28 Haziran 2008 Cumartesi

HKPCG – 20 Caddebostan’ta Redbull Eğlencesi‏

25 Mayıs 2008'de öğle üzeri 1.Red Bull Flugtag İstanbul için ben, Volkan, Serpil ve Arzu Caddebostan sahilde buluştuk. Mine sonradan bize katıldı, çünkü buluşamadık, çünkü çok kalabalıktı ve hatta buluşamadığımız için ben kalp bile kırdım :(

Hava çok sıcaktı. Redbull'un organizasyonunda uçan makina icat eden ekipler sırayla küçük bir gösterinin ardından denize uzanan platform üzerinden denize uçtular, daha doğrusu düştüler. Bu yarışmanın jürisi platformun karşısında yer alan şehir hatları vapurundaydı. Etrafta da çok sayıda tekne, yelkenli vs. vardı. Denizden gösteriyi seyredenler rahattı.

Yarışmanın sonunu bekleyemedik. Serpil ve Arzu bizden de önce kalabalıktan uzaklaşmıştı. Biz de yanlarına gittik, civarın en esintili yerinde oturup biraz atıştırdık. Kendimizi de yatıştırdık. Sonra dedik ki çok kalabalık yerlerde HKPC gezisi yapmayalım. Yaz hızlı geçiyor. Bu satırları Haziran sonunda yazıyorum. Yeni gezimiz ne zaman bilmiyorum. Sevgiler...

◆ Görev 1
Caddebostan gezisini anlatan metne göre aşağıdaki ifadelerin her biri doğru mu? Her biri için evet ya da hayır deyin ve karar veren sözleri metinden aynen alıntılayın.
(a) Yarışmanın jürisi, platformun karşısındaki şehir hatları vapurundaydı.
(b) Grup yarışmayı sonuna kadar izledi.
(c) O gün hava serindi.
◆ Görev 2
Caddebostan gezisini anlatan metinde adı geçen kişilerin hepsini sıralayın.

◆ Çıkarılan bilgiler
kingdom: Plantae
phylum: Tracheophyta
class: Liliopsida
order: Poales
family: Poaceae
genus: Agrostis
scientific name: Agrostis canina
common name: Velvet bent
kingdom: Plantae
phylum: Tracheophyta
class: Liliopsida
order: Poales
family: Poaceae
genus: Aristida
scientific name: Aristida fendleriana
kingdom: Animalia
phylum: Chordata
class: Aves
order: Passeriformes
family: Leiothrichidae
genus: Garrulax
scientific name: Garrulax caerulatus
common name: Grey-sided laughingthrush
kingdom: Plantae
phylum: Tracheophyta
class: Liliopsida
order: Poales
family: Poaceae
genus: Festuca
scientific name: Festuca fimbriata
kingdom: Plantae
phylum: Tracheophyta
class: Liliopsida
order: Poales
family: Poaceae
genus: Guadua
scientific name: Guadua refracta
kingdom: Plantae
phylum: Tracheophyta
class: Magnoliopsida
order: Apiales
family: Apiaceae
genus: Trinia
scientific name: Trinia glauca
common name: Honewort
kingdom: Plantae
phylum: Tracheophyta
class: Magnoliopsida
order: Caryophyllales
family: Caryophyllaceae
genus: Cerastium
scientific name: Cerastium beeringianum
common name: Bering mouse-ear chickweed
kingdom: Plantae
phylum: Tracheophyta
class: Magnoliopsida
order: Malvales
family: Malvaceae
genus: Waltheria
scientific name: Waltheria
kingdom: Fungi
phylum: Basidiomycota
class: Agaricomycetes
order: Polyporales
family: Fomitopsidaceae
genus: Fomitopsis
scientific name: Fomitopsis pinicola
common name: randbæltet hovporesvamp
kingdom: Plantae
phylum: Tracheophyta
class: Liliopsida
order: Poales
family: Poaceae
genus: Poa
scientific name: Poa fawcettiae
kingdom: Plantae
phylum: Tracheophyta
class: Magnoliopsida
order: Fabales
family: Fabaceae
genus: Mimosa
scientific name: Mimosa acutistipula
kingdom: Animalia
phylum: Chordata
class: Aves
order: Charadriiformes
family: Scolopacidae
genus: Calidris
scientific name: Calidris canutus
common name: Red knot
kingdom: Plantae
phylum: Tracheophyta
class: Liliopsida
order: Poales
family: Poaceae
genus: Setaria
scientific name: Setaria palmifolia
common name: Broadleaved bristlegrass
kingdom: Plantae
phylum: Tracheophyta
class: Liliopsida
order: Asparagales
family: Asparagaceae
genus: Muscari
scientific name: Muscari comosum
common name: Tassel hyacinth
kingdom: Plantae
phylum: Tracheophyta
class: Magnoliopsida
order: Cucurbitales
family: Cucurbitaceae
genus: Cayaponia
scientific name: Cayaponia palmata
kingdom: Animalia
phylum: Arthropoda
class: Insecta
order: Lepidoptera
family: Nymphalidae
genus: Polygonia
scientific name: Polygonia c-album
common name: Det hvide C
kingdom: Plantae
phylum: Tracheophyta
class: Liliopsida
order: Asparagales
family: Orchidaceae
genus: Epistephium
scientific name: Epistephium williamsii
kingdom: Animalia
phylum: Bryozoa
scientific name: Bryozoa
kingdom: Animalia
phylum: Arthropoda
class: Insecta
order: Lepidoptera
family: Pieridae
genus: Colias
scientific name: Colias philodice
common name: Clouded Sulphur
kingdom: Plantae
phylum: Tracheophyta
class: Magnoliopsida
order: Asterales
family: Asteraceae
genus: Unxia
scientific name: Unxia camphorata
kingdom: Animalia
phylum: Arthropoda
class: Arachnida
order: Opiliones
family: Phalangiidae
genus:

◆ Beklenen yanıt 1
(a) Evet: "Bu yarışmanın jürisi platformun karşısında yer alan şehir hatları vapurundaydı."
(b) Hayır: "Yarışmanın sonunu bekleyemedik."
(c) Hayır: "Hava çok sıcaktı."

◆ Beklenen yanıt 2
Volkan, Serpil, Arzu, Mine